Cezanne's passionate involvement in his subject constantly outdoes his own draughtsmanship. Look at the disproportion of Bather and Rocks of 1867. Cezanne delights in the lumpenness of the human form, not least his own. In Cezanne's hands, everyone becomes either a Provencal peasant or a clandestine self-portrait. For Fry, the constantly repeated views of Mont Sainte Victoire were a dogged re-analysing of the appearance of nature. Seen en masse, however, these images suggest rather that Cezanne is intoning a visual litany, in the hope of invoking a presence to vouchsafe some hidden truth.

Ultimately, the Mont Sainte Victoire paintings do not belong among the landscapes. Away from the mountain, Cezanne uses landscape (as he does portraiture) as a means of escape; a release from the personal and metaphysical implications of the apples, skulls and bathers and the vastness of the escarpment.

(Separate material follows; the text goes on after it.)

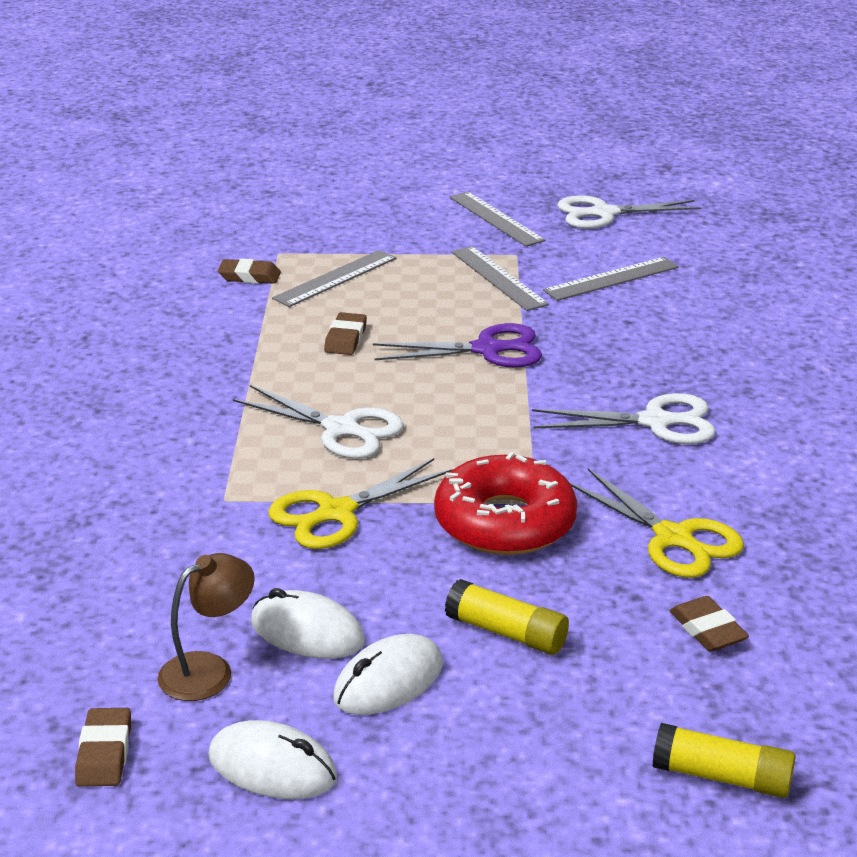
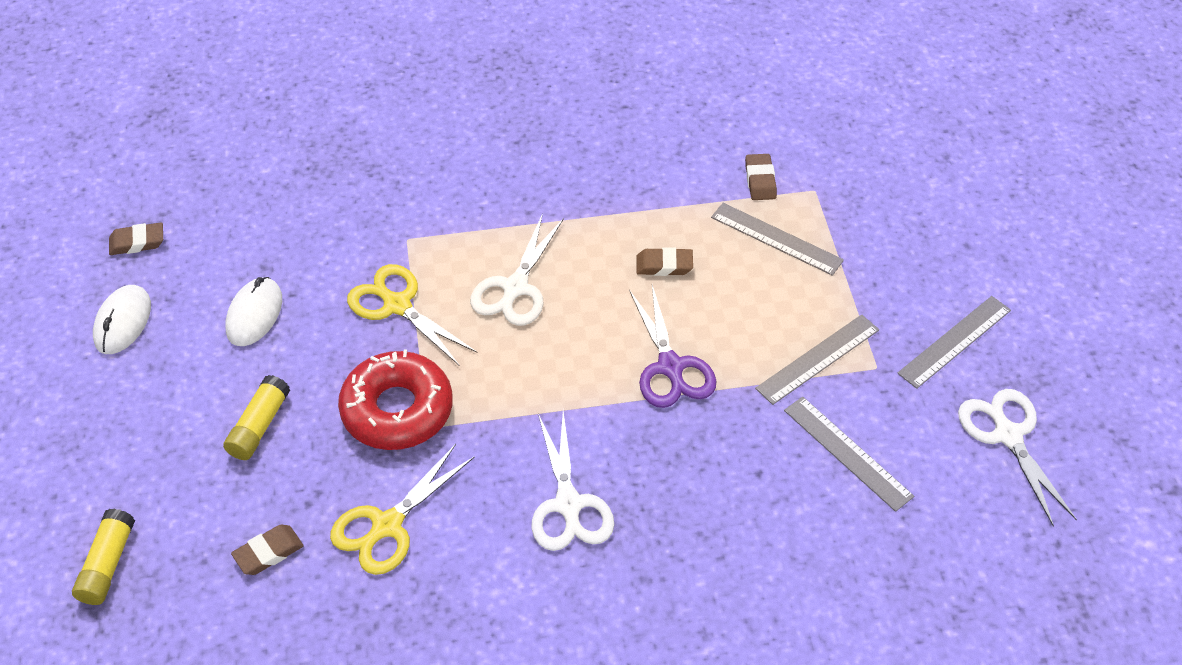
camera: 80 degrees right, 20 degrees up
brown lamp [157,553,255,701] -> none
white mouse [333,634,443,715] -> none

Skull and Candlestick, painted in 1866, is a classic memento mori, and little more than an academic exercise. By 1898, however, in Pyramid of Skulls, death has become real - oppressive, inevitable and horrid. It is a tribute to the curators' understanding that this has been hung alongside a similar study of a skull in a room devoted to "late drawings and water-colours".

In 1906, close to death himself, Cezanne despaired: "Shall I ever arrive at the goal which has been so long pursued?" He answered the question himself soon afterward with The Large Bathers, from Philadelphia, here given a wall to itself. It was the only truly monumental work that Cezanne ever painted, and he got it right. It is also, perhaps, the one work here which is not a terrified venture into the unknown.

Cezanne was wracked with doubt, not least about his own ability. That queues to see his work should snake for half a mile would have astonished him. Most probably, he would have stayed at home.